(INSTRUCTION) Transcribe the records exactly from the line with "complexas, a Network Theory utiliza modelos" to the end, both included.

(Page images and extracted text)

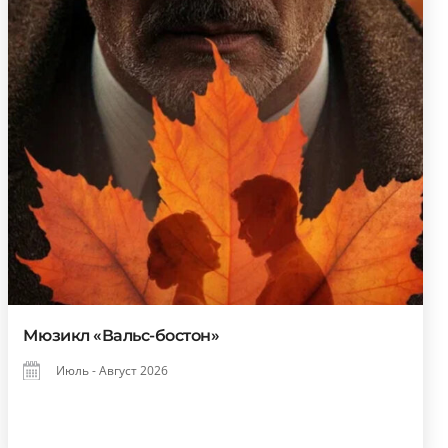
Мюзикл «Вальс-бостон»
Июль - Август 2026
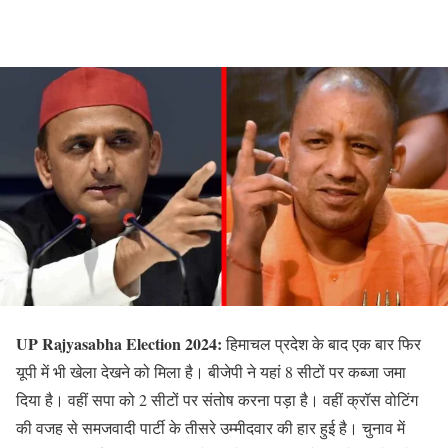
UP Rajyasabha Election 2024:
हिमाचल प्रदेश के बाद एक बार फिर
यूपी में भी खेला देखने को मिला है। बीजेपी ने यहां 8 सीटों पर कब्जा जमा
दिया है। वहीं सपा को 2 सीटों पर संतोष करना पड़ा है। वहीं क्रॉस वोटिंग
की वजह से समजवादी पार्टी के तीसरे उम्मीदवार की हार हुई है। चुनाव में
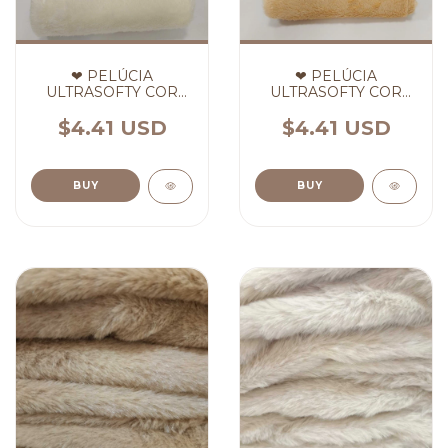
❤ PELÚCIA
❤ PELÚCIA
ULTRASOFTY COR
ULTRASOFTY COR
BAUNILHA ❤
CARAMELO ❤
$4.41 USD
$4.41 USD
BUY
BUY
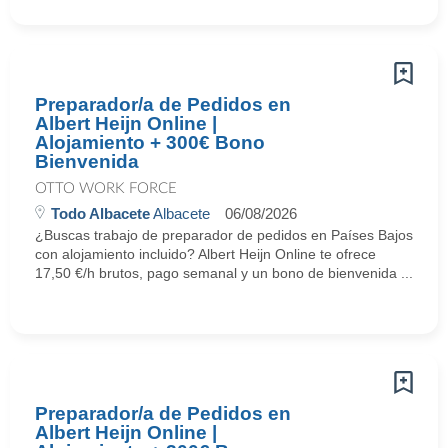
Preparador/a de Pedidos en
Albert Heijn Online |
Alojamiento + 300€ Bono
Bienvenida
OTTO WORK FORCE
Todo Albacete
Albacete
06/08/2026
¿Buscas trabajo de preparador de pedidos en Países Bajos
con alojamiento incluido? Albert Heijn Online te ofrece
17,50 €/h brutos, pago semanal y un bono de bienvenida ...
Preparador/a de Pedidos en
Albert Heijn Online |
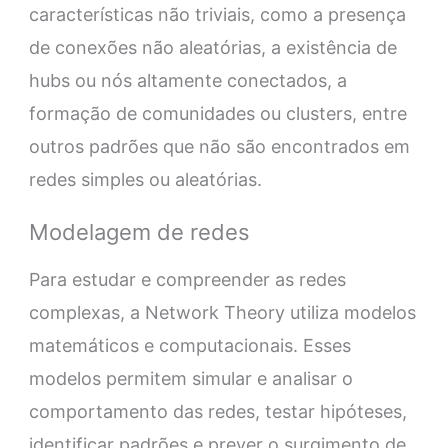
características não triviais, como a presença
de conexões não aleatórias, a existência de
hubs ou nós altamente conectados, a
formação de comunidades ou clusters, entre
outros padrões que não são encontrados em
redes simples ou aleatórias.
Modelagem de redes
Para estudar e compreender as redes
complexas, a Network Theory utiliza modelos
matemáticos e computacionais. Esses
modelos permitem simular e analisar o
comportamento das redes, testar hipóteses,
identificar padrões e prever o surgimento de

(EXERCISE ANSWER)
complexas, a Network Theory utiliza modelos
matemáticos e computacionais. Esses
modelos permitem simular e analisar o
comportamento das redes, testar hipóteses,
identificar padrões e prever o surgimento de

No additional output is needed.